What FB wanted, was to be a bully and have the law repealed. Not have it adjusted.
“More than ever, this kind of dangerous situation shows how having more access to trustworthy and reliable information and news is vital for so many of our communities to be informed about the current emergency.”
Facebook isn’t trustworthy. Tech bros can’t be trusted.
It’s not like the internet has been removed. Social media isn’t the internet. News sites are still accessible. As is the whole internet. People need to get their head out of their asses already. This problem is farcical. Life threatening situation, ‘oh no my facebook is broken what will I do?!?11’. How did we even get to this point. The internet circa 90s and early 2000s is laughing their asses off at all this. PEBKAC.
The real issue is whether these apps should carry emergency alerts and information
Should they? Absolutely. Should they be forced to? I don’t think so.
But, it seems like an easy gesture of goodwill to do it, if there’s a system in place for it.
It’s more than time that we show these private platforms that they can’t act however they want if they want to do business in our country without paying a cent of taxes on the profit they make here. Yes they should be forced to pay by our rules or face the prospect of being outright banned in Canada.
We made the rules, and now they’re playing by them. You can force them to pay for news links, but you can’t force them to display news links and make them pay for them.
So they shouldn’t compensate the people whose work brings them profit? Know what we call that in the physical world?
Stealing.
If the government is willing to make an exception for emergency news, that Meta proved they’re able to do it in Australia and even told the Canadian government it’s something they could do, then who’s in the wrong here?
So Lemmy instance admins should be paying for all the links on their sites too?

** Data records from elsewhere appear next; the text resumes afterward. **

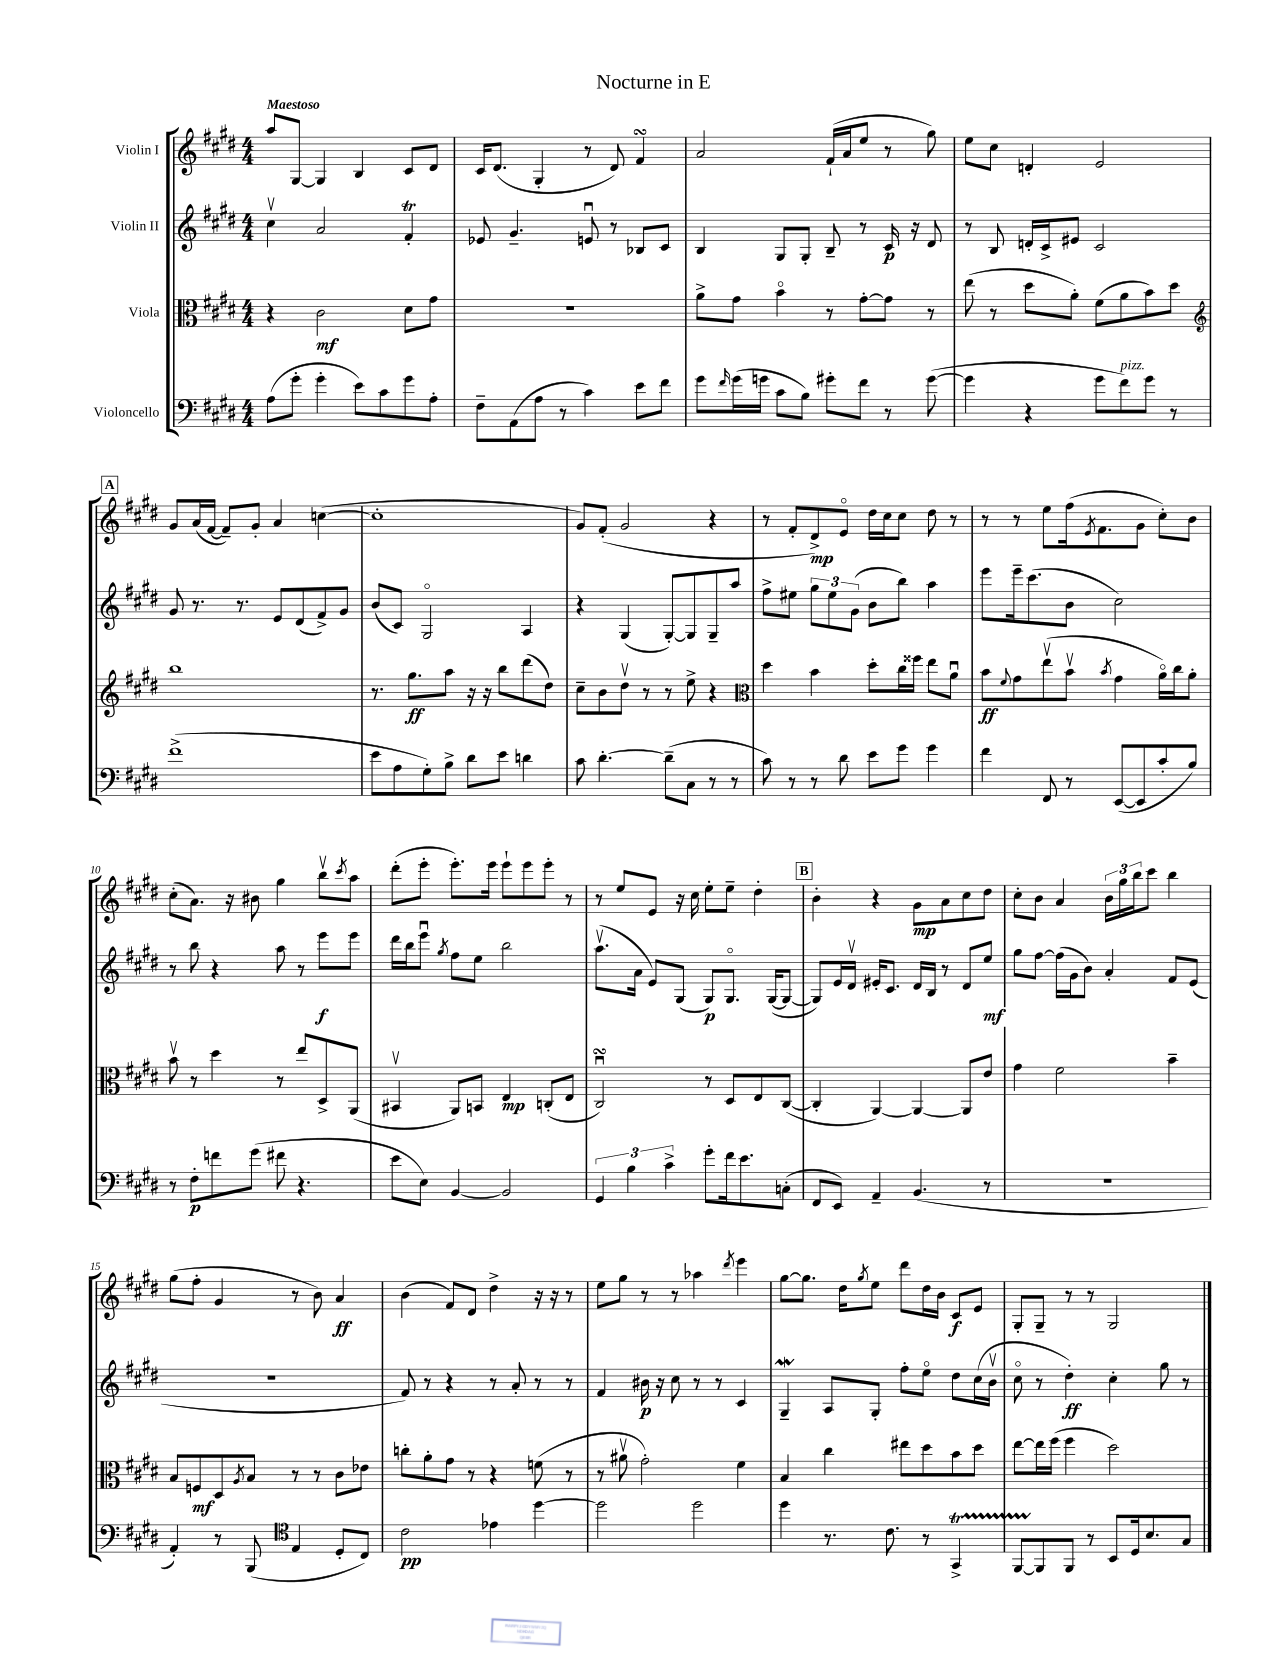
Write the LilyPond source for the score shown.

\header { title = "Nocturne in E" }
<<
\new StaffGroup <<
\new Staff = "s0" \with { instrumentName = "Violin I" } {
    \clef treble \key e \major \numericTimeSignature \time 4/4 \tempo "Maestoso"
    a''8 gis8~ gis4 b4 cis'8 dis'8 |
    cis'16 dis'8.( gis4-. r8 dis'8) fis'4\turn |
    a'2 fis'16-!( a'16 e''8 r8 gis''8) |
    e''8 cis''8 d'4-. e'2 |
    \mark \markup { \box "A" } gis'8 a'16( fis'16~ fis'8--) gis'8-. a'4 c''4~( |
    c''1-. |
    gis'8) fis'8-.( gis'2 r4 |
    r8 fis'8-. dis'8->\mp) e'8\flageolet dis''16 cis''16 cis''8 dis''8 r8 |
    r8 r8 e''8 fis''16( \acciaccatura { e'8 } fis'8. gis'8 cis''8-.) b'8 |
    cis''8-.( a'8.) r16 bis'8 gis''4 b''8\upbow \acciaccatura { cis'''8 } a''8 |
    dis'''8-.( e'''8-. e'''8.-.) e'''16 e'''8-! e'''8 e'''8-. r8 |
    r8 e''8 e'8 r16 cis''16 e''8-. e''8-- dis''4-. |
    \mark \markup { \box "B" } b'4-. r4 gis'8\mp a'8 cis''8 dis''8 |
    cis''8-. b'8 a'4 \tuplet 3/2 { b'16 gis''16 b''16 } cis'''8 b''4 |
    gis''8( fis''8-. gis'4 r8 b'8) a'4\ff |
    b'4( fis'8) dis'8 dis''4-> r16 r16 r8 |
    e''8 gis''8 r8 r8 aes''4 \acciaccatura { dis'''8 } e'''4 |
    gis''8~ gis''8. dis''16 \acciaccatura { gis''8 } e''8 dis'''8 dis''16 b'16 cis'8\f e'8 |
    gis8-. gis8-- r8 r8 gis2 \bar "|." |
}
\new Staff = "s1" \with { instrumentName = "Violin II" } {
    \clef treble \key e \major \numericTimeSignature \time 4/4
    cis''4\upbow a'2 fis'4-.\trill |
    ees'8 gis'4.-- e'8\downbow r8 bes8 cis'8 |
    b4 gis8 gis8-. b8-- r8 cis'16\p r16 dis'8 |
    r8 b8 d'16-. cis'16-> eis'8 cis'2 |
    \mark \markup { \box "A" } gis'8 r8. r8. e'8 dis'8( fis'8->) gis'8 |
    b'8( cis'8) gis2\flageolet a4 |
    r4 gis4( gis8~-.) gis8 gis8-- a''8 |
    fis''8-> eis''8 \tuplet 3/2 { gis''8 eis''8 gis'8( } b'8 b''8) a''4 |
    e'''8 e'''16-- cis'''8.( b'8 cis''2) |
    r8 b''8 r4 a''8 r8 e'''8\f e'''8 |
    dis'''16 b''16 e'''8\downbow \acciaccatura { gis''8 } fis''8 e''8 b''2 |
    a''8.\upbow( a'16 e'8) gis8( gis8\p) gis8.\flageolet gis16~( gis8~ |
    \mark \markup { \box "B" } gis8) e'16 dis'16\upbow eis'16-. cis'8. dis'16 b16 r8 dis'8 e''8\mf |
    gis''8 fis''8~ fis''16( gis'16 b'8) a'4-. fis'8 e'8( |
    R1 |
    fis'8) r8 r4 r8 a'8-. r8 r8 |
    fis'4 bis'16\p r16 cis''8 r8 r8 cis'4 |
    gis4--\mordent a8 gis8-. fis''8-. e''8\flageolet dis''8 cis''16( b'16\upbow |
    cis''8\flageolet r8 dis''4-.\ff) cis''4-. gis''8 r8 \bar "|." |
}
\new Staff = "s2" \with { instrumentName = "Viola" } {
    \clef alto \key e \major \numericTimeSignature \time 4/4
    r4 cis'2\mf dis'8 gis'8 |
    R1 |
    a'8-> gis'8 b'4\flageolet r8 gis'8~-. gis'8 r8 |
    e''8( r8 dis''8 a'8-.) fis'8( a'8 b'8) dis''8 |
    \mark \markup { \box "A" } \clef treble b''1 |
    r8. gis''8.\ff a''8 r16 r16 b''8 dis'''8( dis''8) |
    cis''8-- b'8 dis''8\upbow r8 r8 e''8-> r4 |
    \clef alto dis''4 b'4 dis''8-. cis''16 fisis''16 e''8 a'8\downbow |
    b'8\ff \appoggiatura { fis'8 } gis'8 e''8\upbow( b'8\upbow \acciaccatura { b'8 } gis'4 a'16\flageolet) cis''16 a'8-. |
    b'8\upbow r8 dis''4 r8 e''8 dis8-> a,8( |
    bis,4\upbow a,8) b,8 e4\mp c8-.( e8 |
    cis2\downbow\turn) r8 dis8 e8 cis8~( |
    \mark \markup { \box "B" } cis4-. a,4~) a,4~ a,8 e'8 |
    gis'4 fis'2 b'4-- |
    b8 f8\mf dis8 \acciaccatura { a8 } b8 r8 r8 cis'8 ees'8 |
    c''8-. a'8-. gis'8 r8 r4 f'8( r8 |
    r8 ais'8\upbow gis'2-.) fis'4 |
    b4 cis''4 eis''8 dis''8 b'8 dis''8 |
    e''8~ e''16 fis''16( fis''4 dis''2) \bar "|." |
}
\new Staff = "s3" \with { instrumentName = "Violoncello" } {
    \clef bass \key e \major \numericTimeSignature \time 4/4
    a8( gis'8-. gis'4-. e'8) cis'8 gis'8 a8-. |
    fis8-- a,8( a8 r8 cis'4) e'8 fis'8 |
    gis'8 \grace { fis'16 } gis'16( g'16 cis'8 b8) gis'8-. fis'8 r8 gis'8~( |
    gis'4 r4 gis'8 fis'8^\markup { \italic "pizz." }) gis'8 r8 |
    \mark \markup { \box "A" } fis'1->( |
    e'8 a8 gis8-.) b8-> dis'8 e'8 d'4 |
    cis'8 dis'4.~-. dis'8--( cis8 r8 r8 |
    cis'8) r8 r8 dis'8 e'8 gis'8 gis'4 |
    fis'4 fis,8 r8 e,8~( e,8 cis'8-. b8) |
    r8 fis8-.\p f'8 gis'8( fis'8 r4. |
    e'8 e8) b,4~ b,2 |
    \tuplet 3/2 { gis,4 b4 cis'4-> } gis'8-. fis'16 e'8. c8-.( |
    \mark \markup { \box "B" } fis,8 e,8) a,4-- b,4.( r8 |
    R1 |
    a,4-.) r8 b,,8( \clef tenor e4 dis8-. cis8) |
    cis'2\pp ees'4 dis''4~ |
    dis''2 dis''2 |
    dis''4 r8. cis'8. r8 gis,4->\startTrillSpan |
    fis,8~ fis,8\stopTrillSpan fis,8 r8 b,8 dis16 b8. gis8 \bar "|." |
}
>>
>>
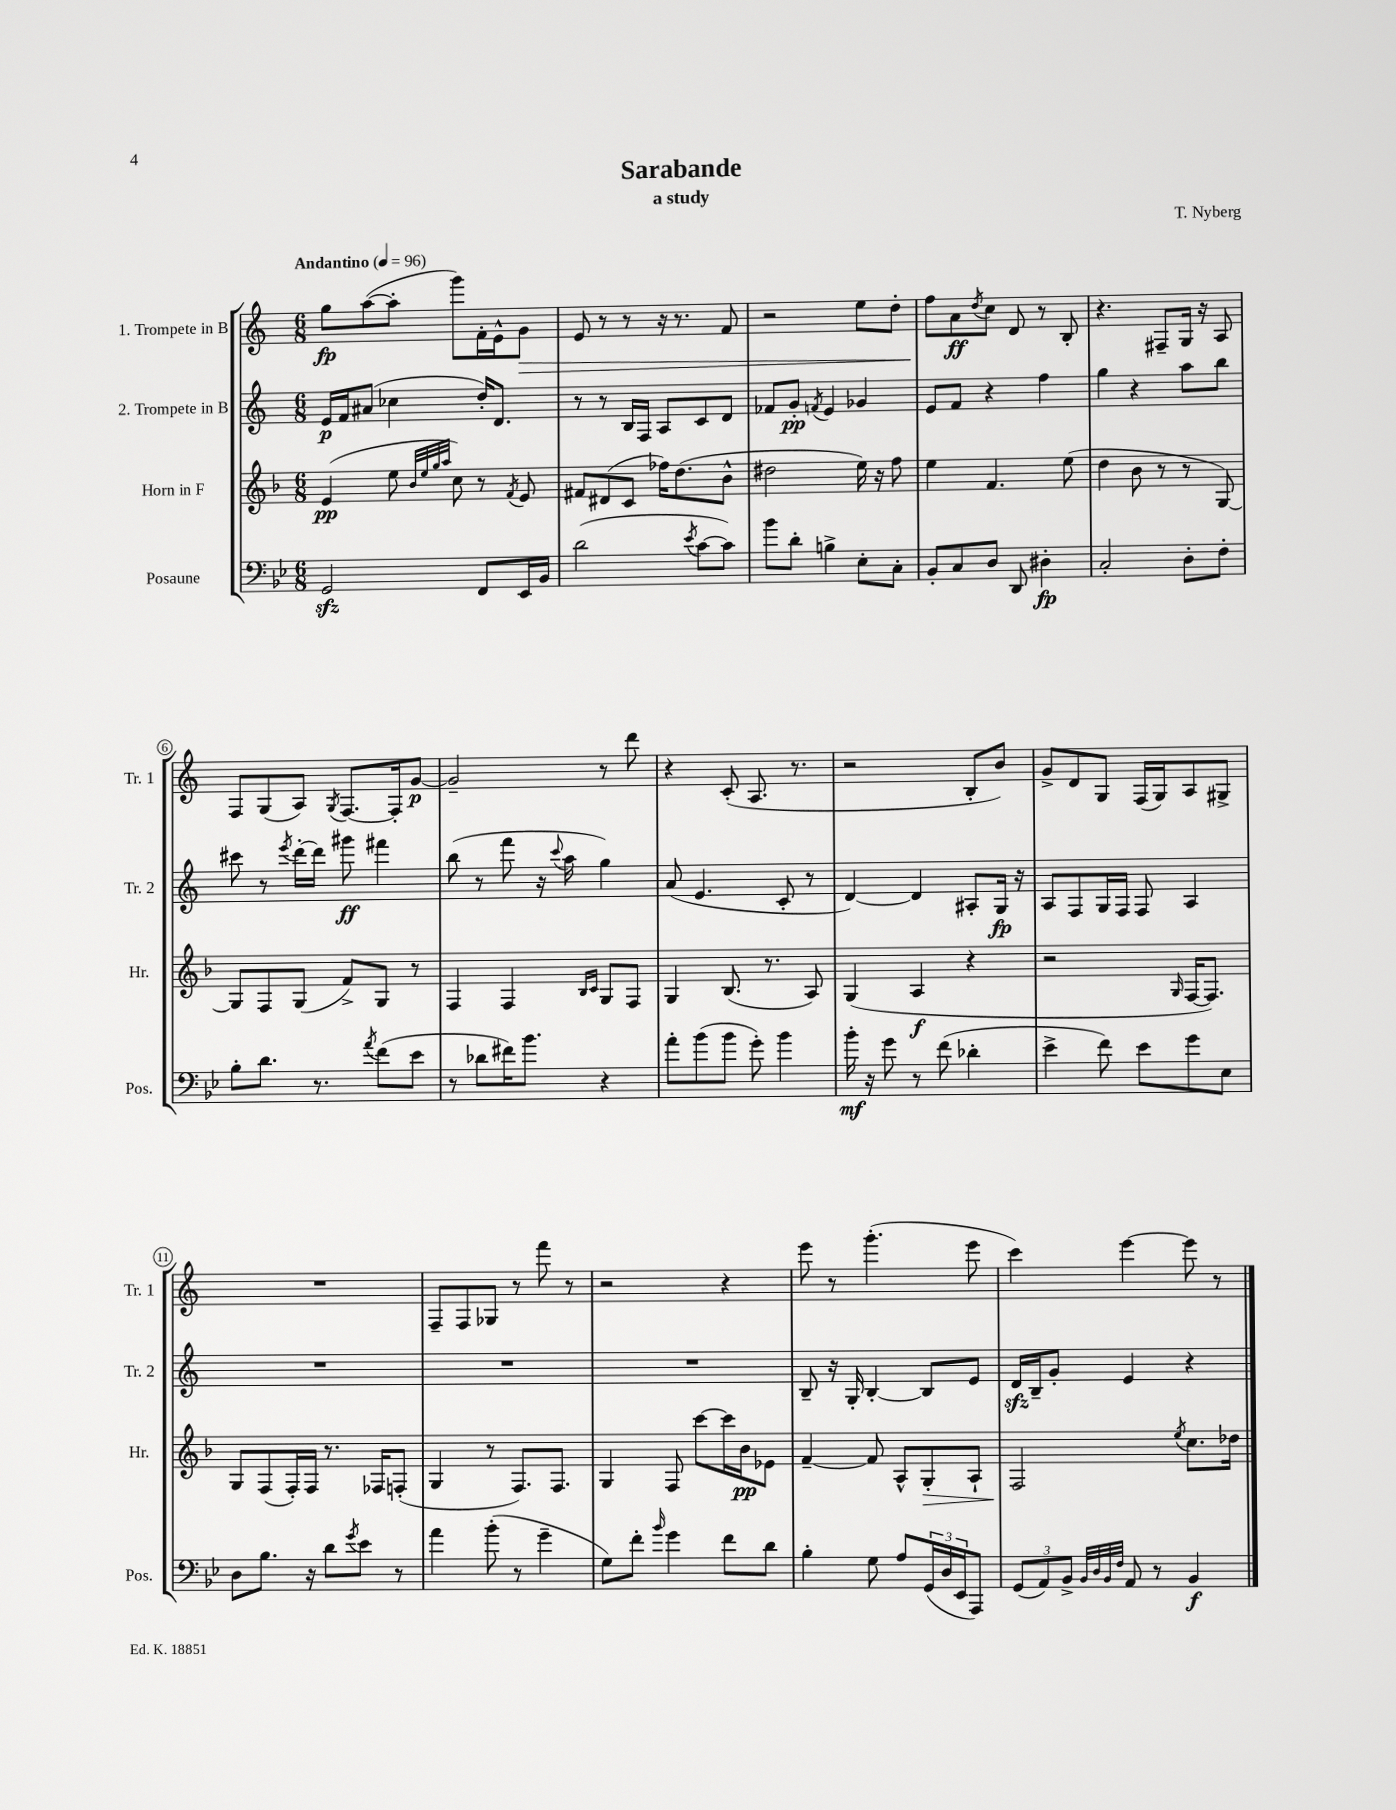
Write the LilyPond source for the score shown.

\header { title = "Sarabande" composer = "T. Nyberg" subtitle = "a study" }
<<
\new StaffGroup <<
\new Staff = "s0" \with { instrumentName = "1. Trompete in B" shortInstrumentName = "Tr. 1" } {
    \clef treble \key c \major \numericTimeSignature \time 6/8 \tempo "Andantino" 4 = 96
    g''8\fp a''8~( a''8-. g'''8) f'16-. e'16-^ g'8\> |
    e'8 r8 r8 r16 r8. f'8 |
    r2 e''8 d''8-. |
    f''8\! a'8\ff \acciaccatura { d''8 } c''8 d'8 r8 b8-. |
    r4. fis8-- g16 r16 a8 |
    f8 g8( a8) \acciaccatura { g8 } f8.~ f16-. g'8~\p |
    g'2-- r8 d'''8 |
    r4 c'8-.( a8. r8. |
    r2 b8-. b'8) |
    g'8-> d'8 g8 f16( g16) a8 gis8-> |
    R2. |
    f8-- f8 ges8 r8 f'''8 r8 |
    r2 r4 |
    e'''8 r8 g'''4.-.( e'''8 |
    c'''4) e'''4~ e'''8 r8 \bar "|." |
}
\new Staff = "s1" \with { instrumentName = "2. Trompete in B" shortInstrumentName = "Tr. 2" } {
    \clef treble \key c \major \numericTimeSignature \time 6/8
    e'16\p f'16 ais'8( ces''4 d''16-.) d'8. |
    r8 r8 b16 f16 a8 c'8 d'8 |
    fes'8 g'8-.\pp \acciaccatura { f'8 } e'4 ges'4 |
    e'8 f'8 r4 f''4 |
    g''4 r4 a''8 b''8 |
    cis'''8 r8 \acciaccatura { e'''8 } d'''16~-. d'''16 gis'''8\ff fis'''4 |
    b''8( r8 f'''8 r16 \appoggiatura { c'''8 } a''16 g''4) |
    a'8( e'4. c'8-. r8 |
    d'4~) d'4 ais8-. g16\fp r16 |
    a8 f8 g16 f16 f8 a4 |
    R2. |
    R2. |
    R2. |
    b8-- r16 g16-. b4~-. b8 e'8 |
    d'16\sfz b16-- g'8-. e'4 r4 \bar "|." |
}
\new Staff = "s2" \with { instrumentName = "Horn in F" shortInstrumentName = "Hr." } {
    \clef treble \key f \major \numericTimeSignature \time 6/8
    e'4\pp( e''8 \grace { bes'32 e''32 g''32 a''32 } c''8) r8 \acciaccatura { f'8 } e'8 |
    fis'8 dis'8( c'8 fes''16) d''8.( bes'8-^ |
    dis''2 e''16) r16 f''8 |
    e''4 f'4. e''8( |
    d''4 bes'8 r8 r8 g8~) |
    g8 f8 g8( f'8->) g8 r8 |
    f4 f4 \grace { bes16 c'16 } g8 f8 |
    g4 bes8.( r8. a8) |
    g4( a4\f r4 |
    r2 \grace { g16 } f16~ f8.) |
    g8 f8( f16-.) f16 r8. fes16 f8-.( |
    g4 r8 f8.) f8. |
    g4 f8 c'''8~ c'''16 bes'16\pp ees'8 |
    f'4~-- f'8 a8-^ g8-.\> a8-! |
    f2\! \acciaccatura { e''8 } c''8. des''16 \bar "|." |
}
\new Staff = "s3" \with { instrumentName = "Posaune" shortInstrumentName = "Pos." } {
    \clef bass \key bes \major \numericTimeSignature \time 6/8
    g,2\sfz f,8 ees,16 bes,16 |
    d'2( \acciaccatura { ees'8 } c'8~ c'8) |
    bes'8 d'8-. b4-> ees8-. c8-. |
    bes,8-. c8 d8 d,8 dis4-.\fp |
    c2-. d8-. f8-. |
    bes8-. d'8. r8. \acciaccatura { a'8 } f'8( ees'8 |
    r8 des'8 fis'16) bes'8. r4 |
    a'8-. bes'8( bes'8 g'8-.) bes'4 |
    bes'16-.\mf r16 g'8 r8 f'8( des'4-. |
    ees'4-> f'8) ees'8 g'8 ees8 |
    d8 bes8. r16 d'8 \acciaccatura { g'8 } ees'8 r8 |
    a'4 bes'8-.( r8 g'4-- |
    g8) f'8-. \grace { bes'16 } g'4 f'8 d'8 |
    bes4-. g8 a8 \tuplet 3/2 { g,16( d16 ees,16 } a,,8) |
    \tuplet 3/2 { g,8( a,8) bes,8-> } \grace { bes,32 d32 bes,32 f32 } a,8 r8 bes,4\f \bar "|." |
}
>>
>>
\layout { \context { \Score \override BarNumber.stencil = #(make-stencil-circler 0.1 0.3 ly:text-interface::print) } }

Whose work is bringing who profit?
The cruel reality is that the Canadian media need Facebook more than Facebook needs Canadian media.
Journalists and media company produce content, journalists are paid by media company that profit from their work and pay taxes on that profit.
Facebook is used to share content from media companies and make profit from it, they don’t compensate media companies or pay taxes in Canada.
Media companies receive a small bump in traffic compared to the total number of views, they get a small bump in profit from ads revenues on their website and they pay taxes on it.